Build a Diskless Cluster(Centos7)
无盘集群(Diskless Cluster),指集群中计算节点没有安装可启动(Bootable)的操作系统,无盘集群优点是维护方便,减少存储资源投入,使用MPI等方式执行计算时执行文件同步较方便;缺点是对 集群的网络性能,存储节点的IO性能要求较高.(PXE:M61:Media no found 🙃
本文参考USTC集群资料撰写.
目标集群拓扑结构:
|----------------|
|172.25.2.101(m0)|----
|----------------| |
|172.25.2.102(s1)|----
|----------------| |---|Ethernet Switch|
|172.25.2.103(s2)|----
|----------------| |
|172.25.2.104(s3)|----
|----------------|
准备工作
准备Centos7安装镜像,此处地址为Tuna源.
如果使用IPMI/KVM安装镜像请自动跳过以下步骤:
准备USB flash installation medium.使用以下命令将镜像文件写入USB设备(使用USB设备/dev/sda,/dev/sdb…替换/dev/sdx):
$ dd bs=4M if=/path/to/centos.iso of=/dev/sdx status=progress && sync
在m0节点上安装Centos,并升级系统,安装必要的包:
dracut-network会为镜像内添加nfs等网络支持
$ yum -y update
$ yum -y install nfs-utils tftp-server dnsmasq syslinux dracut dracut-network
dracut-network包安装后在/etc/dracut.conf文件中添加:
$ vim /etc/dracut.conf
# add nfs root support
add_dracutmodules+="nfs"
关闭SELinux
$ vim /etc/sysconfig/selinux
# This file controls the state of SELinux on the system.
# SELINUX= can take one of these three values:
# enforcing - SELinux security policy is enforced.
# permissive - SELinux prints warnings instead of enforcing.
# disabled - No SELinux policy is loaded.
SELINUX=disabled
# SELINUXTYPE= can take one of three values:
# targeted - Targeted processes are protected,
# minimum - Modification of targeted policy.
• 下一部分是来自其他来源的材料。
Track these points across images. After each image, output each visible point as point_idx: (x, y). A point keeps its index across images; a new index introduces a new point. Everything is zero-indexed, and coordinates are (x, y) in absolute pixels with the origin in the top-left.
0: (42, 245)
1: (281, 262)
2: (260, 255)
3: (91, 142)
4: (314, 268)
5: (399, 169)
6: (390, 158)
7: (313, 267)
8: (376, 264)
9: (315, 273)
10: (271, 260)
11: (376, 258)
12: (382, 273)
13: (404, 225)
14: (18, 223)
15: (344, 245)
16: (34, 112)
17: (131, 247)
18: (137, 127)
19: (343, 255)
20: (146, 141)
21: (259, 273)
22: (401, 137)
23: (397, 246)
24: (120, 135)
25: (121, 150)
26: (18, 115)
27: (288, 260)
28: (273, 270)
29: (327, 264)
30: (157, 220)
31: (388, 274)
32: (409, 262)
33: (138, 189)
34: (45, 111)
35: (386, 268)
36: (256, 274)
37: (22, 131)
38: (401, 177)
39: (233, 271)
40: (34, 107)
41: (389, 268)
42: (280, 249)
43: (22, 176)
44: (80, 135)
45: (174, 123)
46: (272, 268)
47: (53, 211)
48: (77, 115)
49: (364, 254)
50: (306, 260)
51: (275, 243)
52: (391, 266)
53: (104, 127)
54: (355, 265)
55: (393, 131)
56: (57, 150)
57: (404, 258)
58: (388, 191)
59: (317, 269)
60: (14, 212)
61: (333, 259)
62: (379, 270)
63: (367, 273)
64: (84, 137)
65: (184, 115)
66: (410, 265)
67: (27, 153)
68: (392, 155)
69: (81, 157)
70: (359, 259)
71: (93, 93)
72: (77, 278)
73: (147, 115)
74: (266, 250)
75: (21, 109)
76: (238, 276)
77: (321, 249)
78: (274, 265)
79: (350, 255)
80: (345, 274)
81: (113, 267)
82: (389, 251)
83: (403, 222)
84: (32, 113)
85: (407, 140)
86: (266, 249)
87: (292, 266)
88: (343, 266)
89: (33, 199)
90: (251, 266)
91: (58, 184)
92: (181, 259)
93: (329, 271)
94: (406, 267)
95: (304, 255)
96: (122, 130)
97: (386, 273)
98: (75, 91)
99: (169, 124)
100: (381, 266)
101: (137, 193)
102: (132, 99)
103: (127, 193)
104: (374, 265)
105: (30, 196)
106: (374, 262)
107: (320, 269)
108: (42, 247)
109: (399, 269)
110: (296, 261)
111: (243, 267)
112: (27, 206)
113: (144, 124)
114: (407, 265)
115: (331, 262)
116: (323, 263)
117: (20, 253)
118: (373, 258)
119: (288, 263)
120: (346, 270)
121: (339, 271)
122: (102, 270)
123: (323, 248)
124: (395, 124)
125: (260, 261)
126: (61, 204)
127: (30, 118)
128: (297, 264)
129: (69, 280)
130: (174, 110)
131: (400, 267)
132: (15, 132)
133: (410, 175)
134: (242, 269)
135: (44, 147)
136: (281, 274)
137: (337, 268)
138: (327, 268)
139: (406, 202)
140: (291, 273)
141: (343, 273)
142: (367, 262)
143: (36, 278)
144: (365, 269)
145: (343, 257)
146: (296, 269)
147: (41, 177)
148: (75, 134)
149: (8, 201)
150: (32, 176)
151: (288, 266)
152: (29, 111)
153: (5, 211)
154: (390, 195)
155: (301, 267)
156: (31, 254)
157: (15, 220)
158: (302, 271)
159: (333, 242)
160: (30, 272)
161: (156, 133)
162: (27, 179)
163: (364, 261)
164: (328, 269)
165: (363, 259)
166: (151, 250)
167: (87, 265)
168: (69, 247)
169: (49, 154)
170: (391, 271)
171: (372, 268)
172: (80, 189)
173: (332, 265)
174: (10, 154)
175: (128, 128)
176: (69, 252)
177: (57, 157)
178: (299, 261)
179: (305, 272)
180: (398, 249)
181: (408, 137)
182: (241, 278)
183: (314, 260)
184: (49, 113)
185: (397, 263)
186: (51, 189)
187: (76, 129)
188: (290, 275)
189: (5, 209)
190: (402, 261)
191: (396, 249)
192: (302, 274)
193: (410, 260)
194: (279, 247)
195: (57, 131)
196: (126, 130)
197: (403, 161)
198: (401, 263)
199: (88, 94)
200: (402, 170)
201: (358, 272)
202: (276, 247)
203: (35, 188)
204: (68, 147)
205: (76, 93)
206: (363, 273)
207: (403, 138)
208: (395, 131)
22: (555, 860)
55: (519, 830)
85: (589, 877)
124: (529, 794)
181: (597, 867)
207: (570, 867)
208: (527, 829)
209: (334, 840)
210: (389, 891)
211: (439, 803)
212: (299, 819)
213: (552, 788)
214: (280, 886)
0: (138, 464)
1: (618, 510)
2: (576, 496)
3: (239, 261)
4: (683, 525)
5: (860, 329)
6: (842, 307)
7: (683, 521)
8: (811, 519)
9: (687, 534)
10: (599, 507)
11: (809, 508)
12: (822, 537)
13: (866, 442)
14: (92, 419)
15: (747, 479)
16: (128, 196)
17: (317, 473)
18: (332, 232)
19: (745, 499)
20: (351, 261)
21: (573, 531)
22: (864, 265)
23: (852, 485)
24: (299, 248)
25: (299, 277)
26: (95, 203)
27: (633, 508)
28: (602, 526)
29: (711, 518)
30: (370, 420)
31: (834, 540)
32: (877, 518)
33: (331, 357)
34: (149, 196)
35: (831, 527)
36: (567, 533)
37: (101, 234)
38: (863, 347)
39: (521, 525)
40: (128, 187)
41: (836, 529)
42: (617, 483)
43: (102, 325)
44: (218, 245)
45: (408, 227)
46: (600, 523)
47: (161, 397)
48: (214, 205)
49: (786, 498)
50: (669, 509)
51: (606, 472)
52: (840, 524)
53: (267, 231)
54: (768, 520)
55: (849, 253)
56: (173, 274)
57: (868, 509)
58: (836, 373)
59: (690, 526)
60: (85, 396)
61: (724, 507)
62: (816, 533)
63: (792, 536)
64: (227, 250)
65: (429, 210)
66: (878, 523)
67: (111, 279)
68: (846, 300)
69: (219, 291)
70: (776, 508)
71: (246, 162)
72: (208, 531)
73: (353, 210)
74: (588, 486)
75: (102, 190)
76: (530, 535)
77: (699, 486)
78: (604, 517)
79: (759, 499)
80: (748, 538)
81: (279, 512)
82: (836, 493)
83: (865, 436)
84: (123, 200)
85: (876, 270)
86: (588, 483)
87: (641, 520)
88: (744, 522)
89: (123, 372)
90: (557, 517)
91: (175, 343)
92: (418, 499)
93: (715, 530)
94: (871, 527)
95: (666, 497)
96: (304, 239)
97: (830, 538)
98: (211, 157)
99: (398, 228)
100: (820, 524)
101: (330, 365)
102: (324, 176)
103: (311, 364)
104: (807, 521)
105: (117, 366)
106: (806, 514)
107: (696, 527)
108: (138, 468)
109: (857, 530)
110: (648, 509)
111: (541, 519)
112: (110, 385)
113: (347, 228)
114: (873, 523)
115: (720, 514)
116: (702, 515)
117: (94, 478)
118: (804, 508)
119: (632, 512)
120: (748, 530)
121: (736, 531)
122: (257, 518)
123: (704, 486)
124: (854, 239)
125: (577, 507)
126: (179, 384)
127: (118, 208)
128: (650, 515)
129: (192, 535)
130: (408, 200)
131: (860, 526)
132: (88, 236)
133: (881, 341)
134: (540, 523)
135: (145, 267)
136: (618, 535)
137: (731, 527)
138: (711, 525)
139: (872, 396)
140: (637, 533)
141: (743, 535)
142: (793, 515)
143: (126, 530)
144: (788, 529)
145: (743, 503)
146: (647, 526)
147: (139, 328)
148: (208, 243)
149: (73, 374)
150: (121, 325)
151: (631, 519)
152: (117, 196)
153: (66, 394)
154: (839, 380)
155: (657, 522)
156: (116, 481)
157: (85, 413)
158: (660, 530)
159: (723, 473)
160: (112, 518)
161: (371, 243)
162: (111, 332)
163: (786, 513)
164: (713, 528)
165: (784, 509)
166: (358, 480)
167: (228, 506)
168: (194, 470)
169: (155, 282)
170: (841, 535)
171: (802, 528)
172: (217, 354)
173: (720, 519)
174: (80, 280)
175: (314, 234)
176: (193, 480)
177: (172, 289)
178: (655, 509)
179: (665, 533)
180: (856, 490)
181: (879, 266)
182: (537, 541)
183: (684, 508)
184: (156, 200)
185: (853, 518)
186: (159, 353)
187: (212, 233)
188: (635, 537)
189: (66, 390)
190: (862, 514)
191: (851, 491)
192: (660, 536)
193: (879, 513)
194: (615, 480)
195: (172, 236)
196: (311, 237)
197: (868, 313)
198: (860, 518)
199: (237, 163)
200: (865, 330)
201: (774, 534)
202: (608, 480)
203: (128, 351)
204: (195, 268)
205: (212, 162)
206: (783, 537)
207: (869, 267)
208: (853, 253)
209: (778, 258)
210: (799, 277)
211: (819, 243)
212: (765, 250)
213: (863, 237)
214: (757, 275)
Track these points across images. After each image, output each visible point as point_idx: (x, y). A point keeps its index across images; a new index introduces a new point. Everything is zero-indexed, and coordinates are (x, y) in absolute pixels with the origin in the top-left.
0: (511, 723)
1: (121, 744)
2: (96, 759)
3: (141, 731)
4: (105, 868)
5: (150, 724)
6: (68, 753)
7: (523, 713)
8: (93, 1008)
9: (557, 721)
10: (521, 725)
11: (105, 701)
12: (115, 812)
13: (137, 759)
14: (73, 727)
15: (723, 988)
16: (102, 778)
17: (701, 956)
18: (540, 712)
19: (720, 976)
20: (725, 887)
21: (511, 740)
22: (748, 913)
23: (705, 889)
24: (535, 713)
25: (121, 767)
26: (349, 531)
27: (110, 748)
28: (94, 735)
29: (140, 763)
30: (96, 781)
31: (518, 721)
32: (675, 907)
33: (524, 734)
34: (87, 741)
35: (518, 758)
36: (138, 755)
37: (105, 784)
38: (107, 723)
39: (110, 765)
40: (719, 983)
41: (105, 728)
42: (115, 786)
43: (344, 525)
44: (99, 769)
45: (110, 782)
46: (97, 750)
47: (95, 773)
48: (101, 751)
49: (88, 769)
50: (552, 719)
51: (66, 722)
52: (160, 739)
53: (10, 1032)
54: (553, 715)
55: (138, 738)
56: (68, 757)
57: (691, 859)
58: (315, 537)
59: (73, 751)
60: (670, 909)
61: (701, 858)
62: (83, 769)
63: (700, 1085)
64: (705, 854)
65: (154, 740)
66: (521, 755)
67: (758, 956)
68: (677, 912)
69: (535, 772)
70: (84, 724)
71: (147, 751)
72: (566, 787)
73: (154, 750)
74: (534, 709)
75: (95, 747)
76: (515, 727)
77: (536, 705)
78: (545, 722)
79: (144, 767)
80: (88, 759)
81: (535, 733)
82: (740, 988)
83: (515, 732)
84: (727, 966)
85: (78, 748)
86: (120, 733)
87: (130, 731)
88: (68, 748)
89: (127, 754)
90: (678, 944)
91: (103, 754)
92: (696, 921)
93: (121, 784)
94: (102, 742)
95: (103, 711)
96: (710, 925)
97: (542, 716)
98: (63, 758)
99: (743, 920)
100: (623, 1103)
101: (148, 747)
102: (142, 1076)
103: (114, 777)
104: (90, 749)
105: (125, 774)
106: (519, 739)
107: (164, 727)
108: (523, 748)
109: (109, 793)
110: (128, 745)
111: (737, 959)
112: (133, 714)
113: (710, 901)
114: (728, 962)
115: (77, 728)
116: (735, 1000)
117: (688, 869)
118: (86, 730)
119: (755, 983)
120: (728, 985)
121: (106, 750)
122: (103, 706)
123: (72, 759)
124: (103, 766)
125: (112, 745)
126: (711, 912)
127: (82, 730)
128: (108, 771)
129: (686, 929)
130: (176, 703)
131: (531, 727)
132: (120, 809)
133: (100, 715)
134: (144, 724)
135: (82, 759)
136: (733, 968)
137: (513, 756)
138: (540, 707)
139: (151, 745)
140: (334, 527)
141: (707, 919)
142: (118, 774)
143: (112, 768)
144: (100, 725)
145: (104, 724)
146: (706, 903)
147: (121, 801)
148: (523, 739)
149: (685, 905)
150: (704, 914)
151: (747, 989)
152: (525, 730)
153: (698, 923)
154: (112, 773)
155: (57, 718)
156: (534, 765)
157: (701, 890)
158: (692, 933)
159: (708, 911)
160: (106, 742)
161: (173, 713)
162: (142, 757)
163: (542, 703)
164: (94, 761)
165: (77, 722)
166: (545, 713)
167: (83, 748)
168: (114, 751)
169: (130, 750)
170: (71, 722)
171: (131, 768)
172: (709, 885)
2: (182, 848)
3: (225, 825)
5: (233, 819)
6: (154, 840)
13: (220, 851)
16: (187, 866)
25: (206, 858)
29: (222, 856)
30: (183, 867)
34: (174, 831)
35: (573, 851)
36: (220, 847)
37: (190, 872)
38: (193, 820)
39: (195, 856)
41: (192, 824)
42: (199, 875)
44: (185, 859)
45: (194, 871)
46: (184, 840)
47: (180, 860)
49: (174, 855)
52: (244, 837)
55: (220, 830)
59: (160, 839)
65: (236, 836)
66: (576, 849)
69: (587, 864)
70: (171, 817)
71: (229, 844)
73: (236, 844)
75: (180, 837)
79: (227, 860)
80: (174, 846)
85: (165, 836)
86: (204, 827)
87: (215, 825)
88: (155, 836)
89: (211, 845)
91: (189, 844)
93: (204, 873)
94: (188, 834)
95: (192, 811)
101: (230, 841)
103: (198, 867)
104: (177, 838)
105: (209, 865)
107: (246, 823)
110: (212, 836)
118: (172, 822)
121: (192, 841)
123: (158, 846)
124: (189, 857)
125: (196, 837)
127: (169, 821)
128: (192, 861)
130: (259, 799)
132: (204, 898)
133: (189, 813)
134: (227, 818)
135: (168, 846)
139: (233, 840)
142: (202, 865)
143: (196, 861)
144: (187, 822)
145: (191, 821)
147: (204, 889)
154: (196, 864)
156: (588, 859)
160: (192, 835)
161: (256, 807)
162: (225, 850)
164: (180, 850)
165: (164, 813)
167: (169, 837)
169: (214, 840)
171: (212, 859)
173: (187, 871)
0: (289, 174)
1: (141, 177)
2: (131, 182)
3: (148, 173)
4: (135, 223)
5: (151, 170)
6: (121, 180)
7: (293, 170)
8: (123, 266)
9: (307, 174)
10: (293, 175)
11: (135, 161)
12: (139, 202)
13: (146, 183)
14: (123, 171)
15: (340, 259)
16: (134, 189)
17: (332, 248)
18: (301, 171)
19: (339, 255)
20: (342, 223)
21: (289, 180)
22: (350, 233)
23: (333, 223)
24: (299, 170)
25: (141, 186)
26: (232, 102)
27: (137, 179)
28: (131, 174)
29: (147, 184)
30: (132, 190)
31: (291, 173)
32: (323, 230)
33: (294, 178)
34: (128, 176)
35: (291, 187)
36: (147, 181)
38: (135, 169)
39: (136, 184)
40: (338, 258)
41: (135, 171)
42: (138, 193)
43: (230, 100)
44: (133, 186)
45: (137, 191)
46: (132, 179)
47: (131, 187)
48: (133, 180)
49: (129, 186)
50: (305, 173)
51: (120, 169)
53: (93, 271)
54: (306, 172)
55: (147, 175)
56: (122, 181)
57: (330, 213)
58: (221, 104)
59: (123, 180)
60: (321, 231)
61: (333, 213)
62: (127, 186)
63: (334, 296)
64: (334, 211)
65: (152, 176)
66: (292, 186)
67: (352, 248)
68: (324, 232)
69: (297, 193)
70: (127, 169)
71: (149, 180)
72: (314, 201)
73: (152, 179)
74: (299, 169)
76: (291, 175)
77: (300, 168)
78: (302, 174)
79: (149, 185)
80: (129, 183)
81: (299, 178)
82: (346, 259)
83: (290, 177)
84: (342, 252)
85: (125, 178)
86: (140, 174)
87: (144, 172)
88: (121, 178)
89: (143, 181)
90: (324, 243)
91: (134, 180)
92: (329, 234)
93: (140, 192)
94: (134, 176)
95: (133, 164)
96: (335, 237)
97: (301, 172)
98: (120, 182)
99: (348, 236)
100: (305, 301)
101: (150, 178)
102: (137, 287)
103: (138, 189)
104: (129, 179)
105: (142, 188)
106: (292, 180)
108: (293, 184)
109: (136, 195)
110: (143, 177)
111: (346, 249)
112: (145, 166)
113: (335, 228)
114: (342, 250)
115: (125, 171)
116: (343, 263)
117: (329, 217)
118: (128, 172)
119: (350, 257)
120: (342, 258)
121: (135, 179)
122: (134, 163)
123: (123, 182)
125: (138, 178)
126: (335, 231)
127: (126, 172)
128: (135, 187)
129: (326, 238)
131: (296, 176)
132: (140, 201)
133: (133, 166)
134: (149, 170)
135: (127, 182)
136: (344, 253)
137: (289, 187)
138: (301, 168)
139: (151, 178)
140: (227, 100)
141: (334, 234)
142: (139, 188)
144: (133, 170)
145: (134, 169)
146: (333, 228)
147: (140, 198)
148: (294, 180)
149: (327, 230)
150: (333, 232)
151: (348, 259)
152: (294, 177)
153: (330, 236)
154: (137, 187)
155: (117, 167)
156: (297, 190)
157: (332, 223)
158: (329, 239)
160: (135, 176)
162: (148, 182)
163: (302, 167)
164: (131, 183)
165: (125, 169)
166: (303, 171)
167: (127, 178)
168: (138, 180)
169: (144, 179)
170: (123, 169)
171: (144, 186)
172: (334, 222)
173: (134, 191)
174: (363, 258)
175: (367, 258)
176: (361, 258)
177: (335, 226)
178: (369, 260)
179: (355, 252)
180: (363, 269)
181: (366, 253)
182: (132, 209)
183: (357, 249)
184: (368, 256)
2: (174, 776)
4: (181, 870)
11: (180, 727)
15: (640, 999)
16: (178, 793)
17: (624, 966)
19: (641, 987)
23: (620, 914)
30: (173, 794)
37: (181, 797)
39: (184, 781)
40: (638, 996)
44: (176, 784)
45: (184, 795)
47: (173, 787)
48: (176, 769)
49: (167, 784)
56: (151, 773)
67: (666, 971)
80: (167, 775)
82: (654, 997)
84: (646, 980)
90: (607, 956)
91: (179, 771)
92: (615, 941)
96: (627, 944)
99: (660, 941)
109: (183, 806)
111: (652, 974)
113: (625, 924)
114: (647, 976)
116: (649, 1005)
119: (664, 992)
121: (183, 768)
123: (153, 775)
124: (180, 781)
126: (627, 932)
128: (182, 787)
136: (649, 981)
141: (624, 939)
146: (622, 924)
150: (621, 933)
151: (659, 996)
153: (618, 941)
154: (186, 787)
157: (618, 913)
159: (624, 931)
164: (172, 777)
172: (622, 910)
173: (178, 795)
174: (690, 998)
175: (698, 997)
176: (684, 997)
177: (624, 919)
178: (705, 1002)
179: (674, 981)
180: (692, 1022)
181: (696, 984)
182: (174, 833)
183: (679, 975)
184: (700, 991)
Only selected processes are protected.
# mls - Multi Level Security protection.
SELINUXTYPE=targeted
$ setenforce 0
关闭防火墙:
$ systemctl disable firewalld && systemctl stop firewalld
配置内部网卡:
$ vim /etc/sysconfig/network-scripts/ifcfg-<LAN-NIC>
BOOTPROTO=static
IPADDR=172.25.2.101
NETMASK=255.255.255.0
ONBOOT=yes
$ ip addr add 172.25.2.101 dev <LAN-NIC>
配置TFTP和DHCP服务(dnsmasq)
创建tftp root目录(/srv/tftp)并修改/etc/dnsmasq.conf,添加TFTP相关配置,或者将配置文件放在/etc/dnsmasq.d下:
# Enable dnsmasq's built-in TFTP server
enable-tftp
# Set the root directory for files available via FTP.
tftp-root=/srv/tftp
# Do not abort if the tftp-root is unavailable
tftp-no-fail
配置PXE-BOOT相关配置项(Legacy):
# pxe boot linux
dhcp-boot=pxelinux/pxelinux.0
添加DHCP服务器相关配置:
# Only listen to routers' LAN NIC. Doing so opens up tcp/udp port 53 to
# localhost and udp port 67 to world:
interface=<LAN-NIC>
# dnsmasq will open tcp/udp port 53 and udp port 67 to world to help with
# dynamic interfaces (assigning dynamic ips). Dnsmasq will discard world
# requests to them, but the paranoid might like to close them and let the
# kernel handle them:
bind-interfaces
# Dynamic range of IPs to make available to LAN pc
dhcp-range=172.25.2.50,172.25.2.100,12h
# If you’d like to have dnsmasq assign static IPs, bind the LAN computer's
# NIC MAC address:
dhcp-host=<MAC-S1>,s1,172.25.2.102
dhcp-host=<MAC-S2>,s2,172.25.2.103
dhcp-host=<MAC-S3>,s3,172.25.2.104
配置DNSMASQ开机自启动:
$ systemctl enable dnsmasq && systemctl start dnsmasq
配置NFS相关服务
$ mkdir /nfs /client_nodes
配置NFS共享:
$ vim /etc/exports
/nfs 172.25.2.0/24(rw,async,no_root_squash)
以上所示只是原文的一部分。